- Education: Southeast University, University of Michigan (M.S. 2003, Ph.D. 2005)
- Occupation: Professor
- Employer: University of Michigan
- Known for: Outstanding contribution to invention and development of histotripsy, an image-guided, noninvasive ultrasonic cavitation therapy
- Notable work: Development and clinical translation of non-invasive mechanical ultrasound ablation technology
- Awards: IEEE Carl Hellmuth Hertz Ultrasonics Award
- Scientific career
- Fields: Biomedical engineering
- Institutions: University of Michigan
- Thesis: Controlled ultrasound tissue erosion (2005)
- Doctoral advisor: Charles Cain

= Zhen Xu =

Chinese-American biomedical engineer

Zhen Xu (徐蓁) is Li Ka-Shing Endowed Professor of Biomedical Engineering at the University of Michigan, where she also holds professorships in radiology and neurosurgery. Her research concerns surgical applications of focused ultrasound in tumors and cancer treatment.

== Early and education ==
Zhen Xu was born in Nanjing, China, and she studied biomedical engineering as an undergraduate at Southeast University in Nanjing, graduating in 2001. She went to the University of Michigan for graduate study, receiving a master's degree in 2003 and completing her Ph.D. in 2005. She was given the Li Ka-Shing Endowed Professorship at the University of Michigan in 2024.

== Career ==
Xu discovered what later became known as the field of histotripsy while work in a laboratory during her doctoral studies. Being credited as one of the first people to develop this form of non-invasive surgical treatment for tumors and cancer.

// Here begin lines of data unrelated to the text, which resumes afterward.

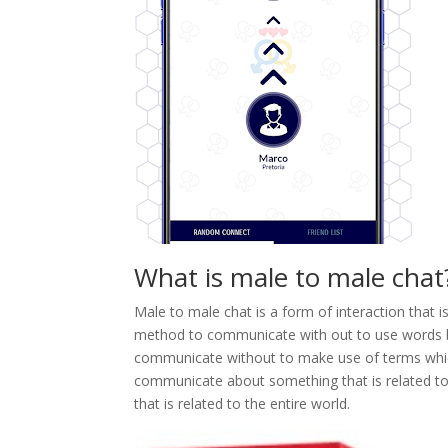
What is male to male chat
Male to male chat is a form of interaction that 
method to communicate with out to use words be
communicate without to make use of terms which
communicate about something that is related 
that is related to the entire world.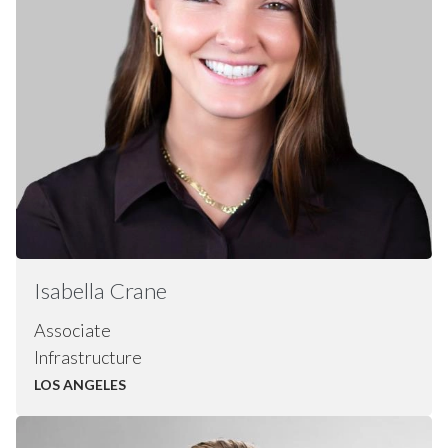
Isabella Crane
Associate
Infrastructure
LOS ANGELES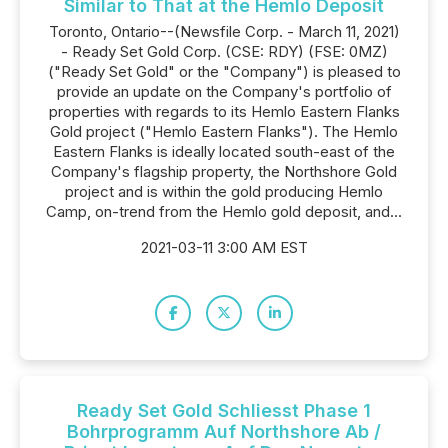
Similar to That at the Hemlo Deposit
Toronto, Ontario--(Newsfile Corp. - March 11, 2021)
- Ready Set Gold Corp. (CSE: RDY) (FSE: 0MZ)
("Ready Set Gold" or the "Company") is pleased to
provide an update on the Company's portfolio of
properties with regards to its Hemlo Eastern Flanks
Gold project ("Hemlo Eastern Flanks"). The Hemlo
Eastern Flanks is ideally located south-east of the
Company's flagship property, the Northshore Gold
project and is within the gold producing Hemlo
Camp, on-trend from the Hemlo gold deposit, and...
2021-03-11 3:00 AM EST
Ready Set Gold Schliesst Phase 1
Bohrprogramm Auf Northshore Ab /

Xu was named as a Fellow of the American Institute for Medical and Biological Engineering in 2019, "for outstanding contribution to invention and development of histotripsy, an image-guided, noninvasive ultrasonic cavitation therapy", and became a Fellow of the National Academy of Inventors in 2024. She was the 2024 recipient of the IEEE Carl Hellmuth Hertz Ultrasonics Award, "for invention and clinical translation of histotripsy - the noninvasive mechanical ultrasound ablation technology", and she was named to the 2025 class of IEEE Fellows "for development and clinical translation of non-invasive mechanical ultrasound ablation technology". She was a winner of the 2026 Sony Women in Technology Award with Nature for "her pioneering work, as a co-inventor of the field of histotripsy, to allow non-invasive surgery using ultrasound without incision or injury." She was listed as an innovator in the Time100 Health 2026.